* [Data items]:
|---|

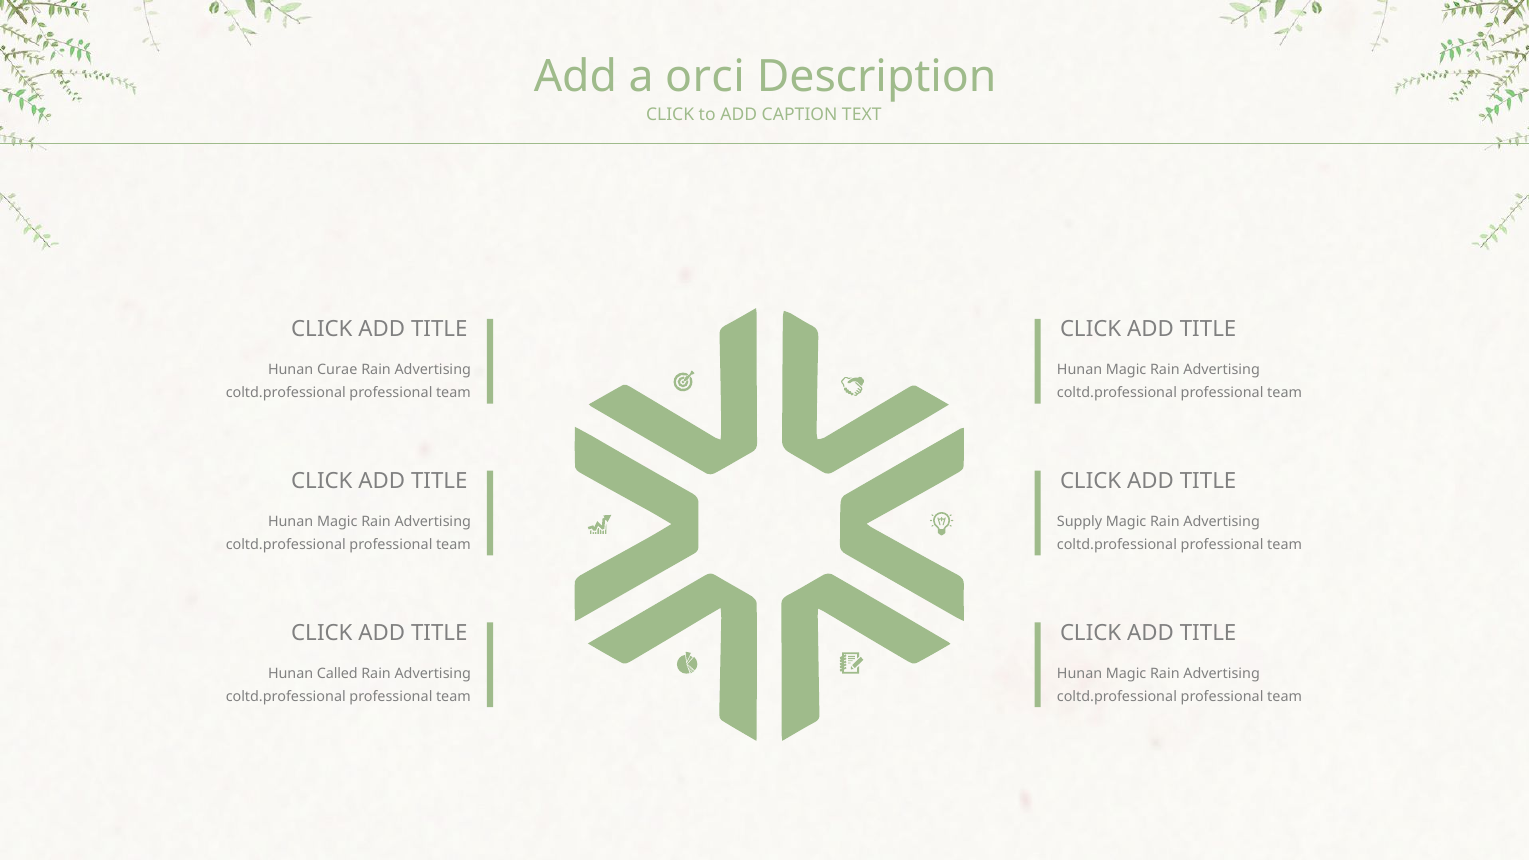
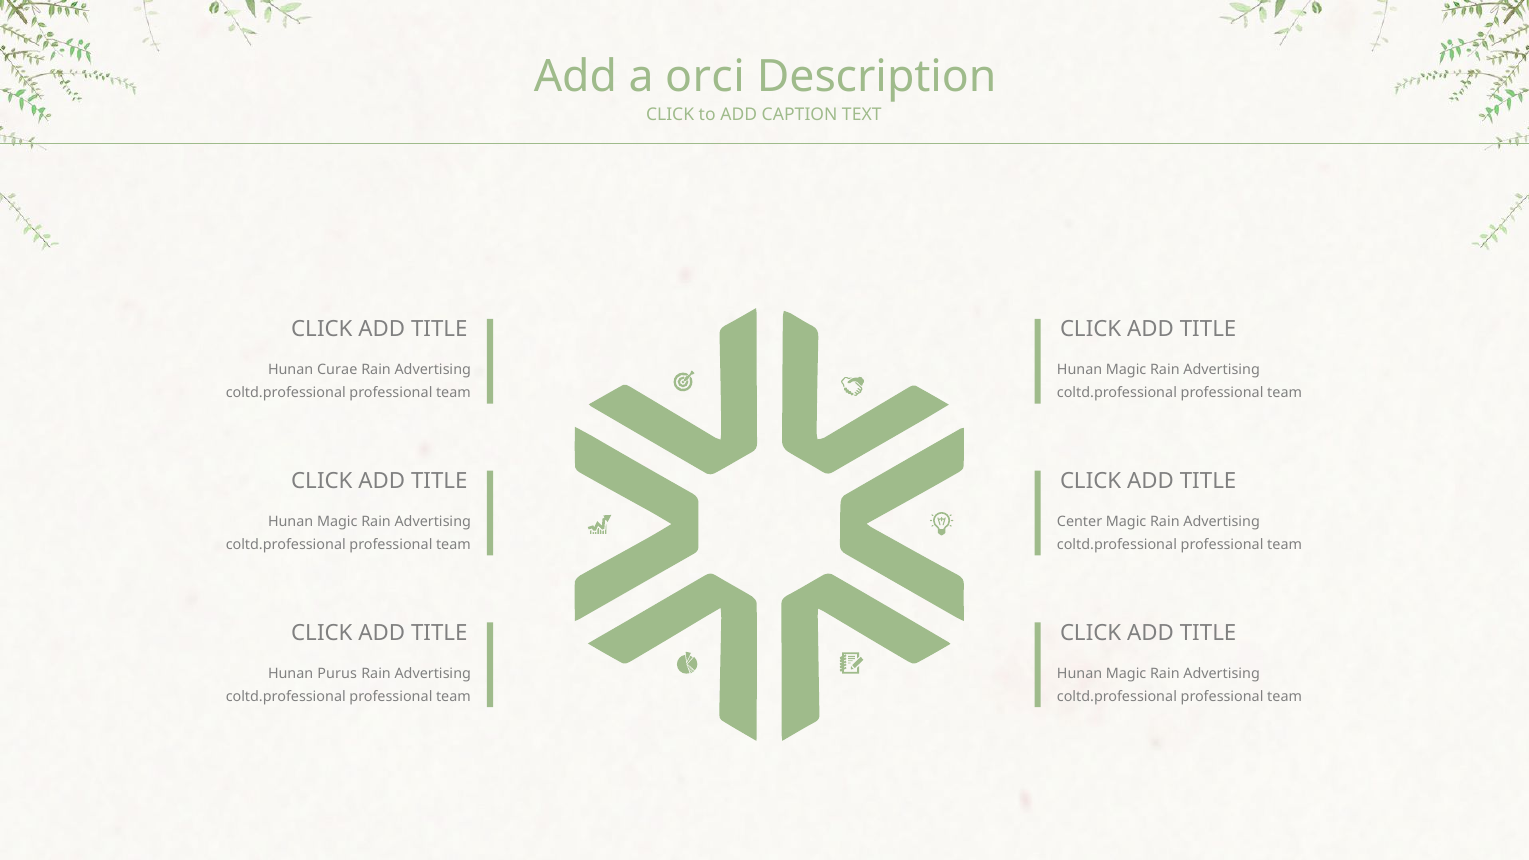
Supply: Supply -> Center
Called: Called -> Purus
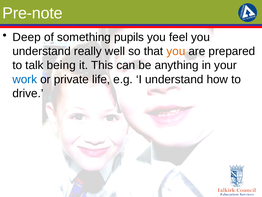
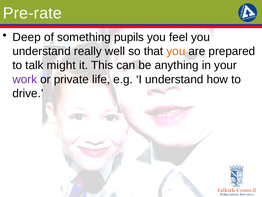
Pre-note: Pre-note -> Pre-rate
being: being -> might
work colour: blue -> purple
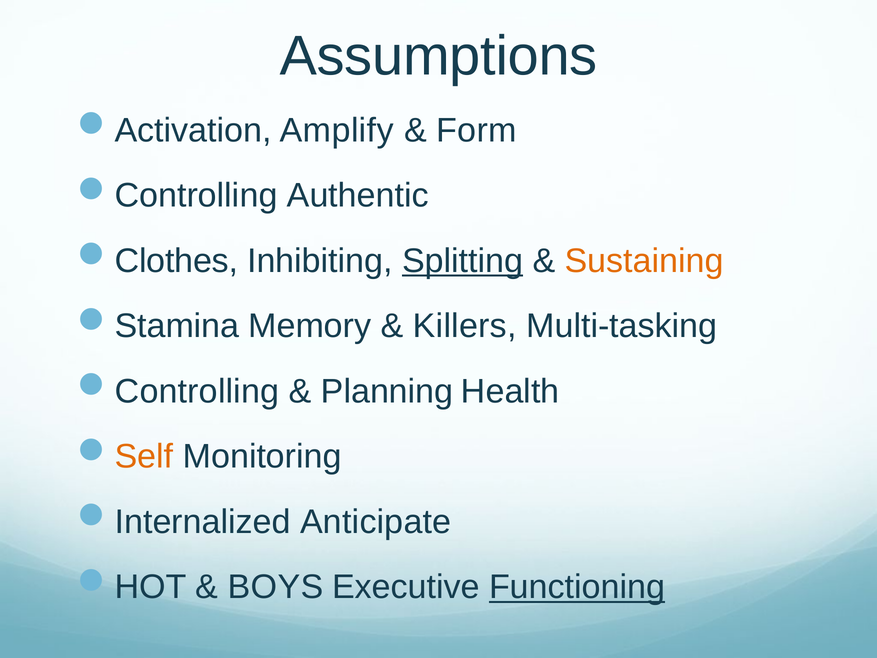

|---|

* [Requirements]:
Turn each line of the material above into a row of a Markdown table with the columns "Number" and "Entry," skipping blank lines and leaving out the pictures.

* [Finished task]:
| Number | Entry |
|---|---|
| 1 | Supply: Supply -> Center |
| 2 | Called: Called -> Purus |
| 3 | Pre-note: Pre-note -> Pre-rate |
| 4 | being: being -> might |
| 5 | work colour: blue -> purple |